Bericht: Merz will Spahn von Kampfkandidatur um CDU-Vorsitz abbringen

Sauerländer will Gesundheitsminister angeblich in Team einbinden

In der CDU spitzt sich der Machtkampf um den Parteivorsitz einem Zeitungsbericht zufolge weiter zu.

Berlin - Wie die "Bild"-Zeitung in ihrer Montagsausgabe meldet, will der Wirtschaftspolitiker Friedrich Merz den stellvertretenden Parteivorsitzenden und Bundesgesundheitsminister Jens Spahn von einer Kampfkandidatur abbringen.
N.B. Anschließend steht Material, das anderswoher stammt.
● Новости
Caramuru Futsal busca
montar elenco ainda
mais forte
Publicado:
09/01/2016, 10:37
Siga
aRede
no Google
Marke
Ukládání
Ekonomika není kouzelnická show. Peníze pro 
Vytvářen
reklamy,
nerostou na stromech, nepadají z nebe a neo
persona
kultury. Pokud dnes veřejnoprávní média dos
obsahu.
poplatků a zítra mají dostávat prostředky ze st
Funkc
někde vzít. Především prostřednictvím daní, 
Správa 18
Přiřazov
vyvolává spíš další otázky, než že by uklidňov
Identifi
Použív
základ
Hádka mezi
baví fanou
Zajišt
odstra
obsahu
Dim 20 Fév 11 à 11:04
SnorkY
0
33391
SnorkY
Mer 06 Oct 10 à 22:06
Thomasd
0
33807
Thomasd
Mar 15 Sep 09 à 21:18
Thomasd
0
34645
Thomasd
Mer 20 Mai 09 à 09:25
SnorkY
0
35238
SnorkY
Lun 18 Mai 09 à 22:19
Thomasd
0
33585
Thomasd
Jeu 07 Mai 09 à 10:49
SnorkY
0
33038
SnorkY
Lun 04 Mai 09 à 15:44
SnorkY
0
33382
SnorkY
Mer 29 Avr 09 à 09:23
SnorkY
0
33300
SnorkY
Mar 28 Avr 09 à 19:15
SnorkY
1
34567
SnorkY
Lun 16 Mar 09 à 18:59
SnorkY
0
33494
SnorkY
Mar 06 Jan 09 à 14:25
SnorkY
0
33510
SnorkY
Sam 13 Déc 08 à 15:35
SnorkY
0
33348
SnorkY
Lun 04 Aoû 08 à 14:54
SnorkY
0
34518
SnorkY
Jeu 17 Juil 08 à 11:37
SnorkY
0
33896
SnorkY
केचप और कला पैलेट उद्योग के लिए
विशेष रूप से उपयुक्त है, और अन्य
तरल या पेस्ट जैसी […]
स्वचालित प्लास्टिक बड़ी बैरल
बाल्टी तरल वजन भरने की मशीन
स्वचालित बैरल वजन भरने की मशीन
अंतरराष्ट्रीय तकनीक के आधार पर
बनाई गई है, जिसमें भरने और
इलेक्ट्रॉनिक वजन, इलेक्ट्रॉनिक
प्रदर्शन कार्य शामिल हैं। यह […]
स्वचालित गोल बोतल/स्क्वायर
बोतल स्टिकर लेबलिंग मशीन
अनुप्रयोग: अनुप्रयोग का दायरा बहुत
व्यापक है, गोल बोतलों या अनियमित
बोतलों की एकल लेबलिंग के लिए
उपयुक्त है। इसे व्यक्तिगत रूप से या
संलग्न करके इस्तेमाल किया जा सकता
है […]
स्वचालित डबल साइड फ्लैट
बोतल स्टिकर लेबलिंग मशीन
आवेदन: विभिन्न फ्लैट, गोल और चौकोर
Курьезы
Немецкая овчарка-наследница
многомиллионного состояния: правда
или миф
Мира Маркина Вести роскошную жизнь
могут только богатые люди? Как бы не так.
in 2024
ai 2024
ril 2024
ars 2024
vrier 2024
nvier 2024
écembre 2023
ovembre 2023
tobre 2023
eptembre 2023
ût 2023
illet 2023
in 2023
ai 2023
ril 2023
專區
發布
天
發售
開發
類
Ziel ist es demnach, Spahn zu einer einvernehmlichen Team-Lösung zu bewegen. Dazu solle am Montag ein Gespräch zwischen Merz und Spahn stattfinden.

An dem Gespräch soll dem Bericht zufolge auch der stellvertretende Unionsfraktionschef Carsten Linnemann (CDU) teilnehmen. Wie Spahn gilt auch Linnemann als möglicher Anwärter auf den Partei- sowie Fraktionsvorsitz. Wie "Bild" weiter schreibt, will Merz mit der Team-Lösung das liberal-konservative Lager gegen eine Kandidatur von CDU-Präsidiumsmitglied Norbert Röttgen vereinen. Dessen Kandidatur gelte im Merz-Umfeld als ausgemacht.

Nach der verlorenen Bundestagswahl steuert die CDU erstmals in ihrer Geschichte auf eine Mitgliederbefragung zur Neubesetzung des Parteivorsitzes zu. Bei einem Treffen der mehr als 300 Kreisvorsitzenden am Samstag gab es große Zustimmung für ein solches Vorgehen, um die Nachfolge von Parteichef Armin Laschet zu klären. Präsidium und Bundesvorstand der CDU tagen am Dienstag dazu.